Second, three of the Five—Gerardo Hernández, Antonio Guerrero and Ramón
Labañino—were sentenced to life imprisonment for conspiracy to commit
espionage. During the original trial two U.S. generals and an admiral
testified that no “secret” classified U.S. government information was
among the 20,000 pages of evidence taken from the Five by the U.S.
government. These maximum sentences handed out by the Miami court,
which violate sentencing guidelines, were equal to those imposed in
cases where actual U.S. government secret documents have been given to
other governments.

In court, defense attorney Richard Klugh pointed out the Five “were
never directed to obtain espionage-level information,” and “are serving
a life sentence for what could’ve been published in the Miami Herald.”
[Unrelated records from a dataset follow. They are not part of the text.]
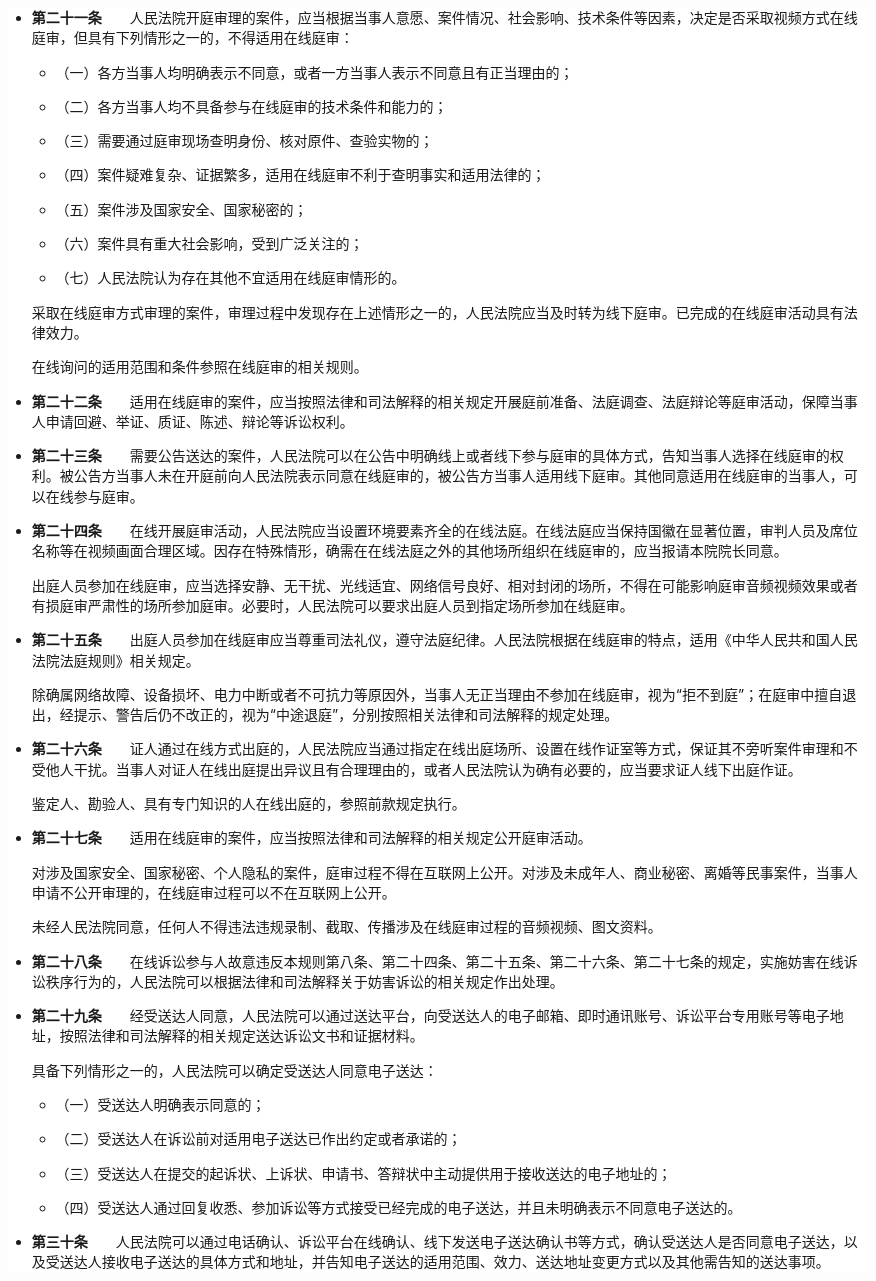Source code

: - **第二十一条**　　人民法院开庭审理的案件，应当根据当事人意愿、案件情况、社会影响、技术条件等因素，决定是否采取视频方式在线庭审，但具有下列情形之一的，不得适用在线庭审：

  - （一）各方当事人均明确表示不同意，或者一方当事人表示不同意且有正当理由的；

  - （二）各方当事人均不具备参与在线庭审的技术条件和能力的；

  - （三）需要通过庭审现场查明身份、核对原件、查验实物的；

  - （四）案件疑难复杂、证据繁多，适用在线庭审不利于查明事实和适用法律的；

  - （五）案件涉及国家安全、国家秘密的；

  - （六）案件具有重大社会影响，受到广泛关注的；

  - （七）人民法院认为存在其他不宜适用在线庭审情形的。

  采取在线庭审方式审理的案件，审理过程中发现存在上述情形之一的，人民法院应当及时转为线下庭审。已完成的在线庭审活动具有法律效力。

  在线询问的适用范围和条件参照在线庭审的相关规则。

- **第二十二条**　　适用在线庭审的案件，应当按照法律和司法解释的相关规定开展庭前准备、法庭调查、法庭辩论等庭审活动，保障当事人申请回避、举证、质证、陈述、辩论等诉讼权利。

- **第二十三条**　　需要公告送达的案件，人民法院可以在公告中明确线上或者线下参与庭审的具体方式，告知当事人选择在线庭审的权利。被公告方当事人未在开庭前向人民法院表示同意在线庭审的，被公告方当事人适用线下庭审。其他同意适用在线庭审的当事人，可以在线参与庭审。

- **第二十四条**　　在线开展庭审活动，人民法院应当设置环境要素齐全的在线法庭。在线法庭应当保持国徽在显著位置，审判人员及席位名称等在视频画面合理区域。因存在特殊情形，确需在在线法庭之外的其他场所组织在线庭审的，应当报请本院院长同意。

  出庭人员参加在线庭审，应当选择安静、无干扰、光线适宜、网络信号良好、相对封闭的场所，不得在可能影响庭审音频视频效果或者有损庭审严肃性的场所参加庭审。必要时，人民法院可以要求出庭人员到指定场所参加在线庭审。

- **第二十五条**　　出庭人员参加在线庭审应当尊重司法礼仪，遵守法庭纪律。人民法院根据在线庭审的特点，适用《中华人民共和国人民法院法庭规则》相关规定。

  除确属网络故障、设备损坏、电力中断或者不可抗力等原因外，当事人无正当理由不参加在线庭审，视为“拒不到庭”；在庭审中擅自退出，经提示、警告后仍不改正的，视为“中途退庭”，分别按照相关法律和司法解释的规定处理。

- **第二十六条**　　证人通过在线方式出庭的，人民法院应当通过指定在线出庭场所、设置在线作证室等方式，保证其不旁听案件审理和不受他人干扰。当事人对证人在线出庭提出异议且有合理理由的，或者人民法院认为确有必要的，应当要求证人线下出庭作证。

  鉴定人、勘验人、具有专门知识的人在线出庭的，参照前款规定执行。

- **第二十七条**　　适用在线庭审的案件，应当按照法律和司法解释的相关规定公开庭审活动。

  对涉及国家安全、国家秘密、个人隐私的案件，庭审过程不得在互联网上公开。对涉及未成年人、商业秘密、离婚等民事案件，当事人申请不公开审理的，在线庭审过程可以不在互联网上公开。

  未经人民法院同意，任何人不得违法违规录制、截取、传播涉及在线庭审过程的音频视频、图文资料。

- **第二十八条**　　在线诉讼参与人故意违反本规则第八条、第二十四条、第二十五条、第二十六条、第二十七条的规定，实施妨害在线诉讼秩序行为的，人民法院可以根据法律和司法解释关于妨害诉讼的相关规定作出处理。

- **第二十九条**　　经受送达人同意，人民法院可以通过送达平台，向受送达人的电子邮箱、即时通讯账号、诉讼平台专用账号等电子地址，按照法律和司法解释的相关规定送达诉讼文书和证据材料。

  具备下列情形之一的，人民法院可以确定受送达人同意电子送达：

  - （一）受送达人明确表示同意的；

  - （二）受送达人在诉讼前对适用电子送达已作出约定或者承诺的；

  - （三）受送达人在提交的起诉状、上诉状、申请书、答辩状中主动提供用于接收送达的电子地址的；

  - （四）受送达人通过回复收悉、参加诉讼等方式接受已经完成的电子送达，并且未明确表示不同意电子送达的。

- **第三十条**　　人民法院可以通过电话确认、诉讼平台在线确认、线下发送电子送达确认书等方式，确认受送达人是否同意电子送达，以及受送达人接收电子送达的具体方式和地址，并告知电子送达的适用范围、效力、送达地址变更方式以及其他需告知的送达事项。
The third major point in the appeal argument was the prosecutorial
misconduct riddling the entire six-month long trial. One example given
by Weinglass occurred during the closing arguments. Prosecutors
charged, not once but three times, that the Five aimed to “destroy the
United States.” This statement was totally untrue and certainly
unproven, but was used to enflame the Miami jury and unjustly convict
the Cuban Five.

U.S. government attorney Caroline Heck Miller exposed a small sample of
how venomous the prosecution of the Cuban Five could get when, arguing
before the appeals court on Aug. 20, she again falsely claimed the Five
were “well-trained spies” intending to steal U.S. military
intelligence. She accused the 11th Circuit Court of reading only the
defense arguments. 

[The US government attorney sounds not to venomous as much as defensive
and desperate, actually, if the one paragraph above is any indication of
the tone of the proceedings. -NY Transfer]

[...]

Observers included Dagoberto Rodrí­guez, chief of the Cuban Interests
Section in Washington, D.C.; Roberto Gonzá­lez, Cuban attorney and
brother of René González; Ramsey Clark; Cynthia McKinney; Judge Juan
Guzmán from Chile, who directed the prosecution of Augusto Pinochet;
Dr. Norman Paech MdB, expert in international law, Germany; Heidi
Boghosian; Father Geoffrey Bottoms, coordinator, British Campaign to
Free the Miami Five; Vanessa Ramos, president, American Association of
Jurists USA; José Pertierra, attorney for Venezuela in the extradition
case of Posada Carriles; Andrés Gómez, Antonio Maceo Brigade and
representative of a coalition of six Cuban organizations from Miami;
Alicia Jrapko, International Committee to Free the Five-U.S.; Sobukwe
Shakura, co-chair, National Network on Cuba; and many more.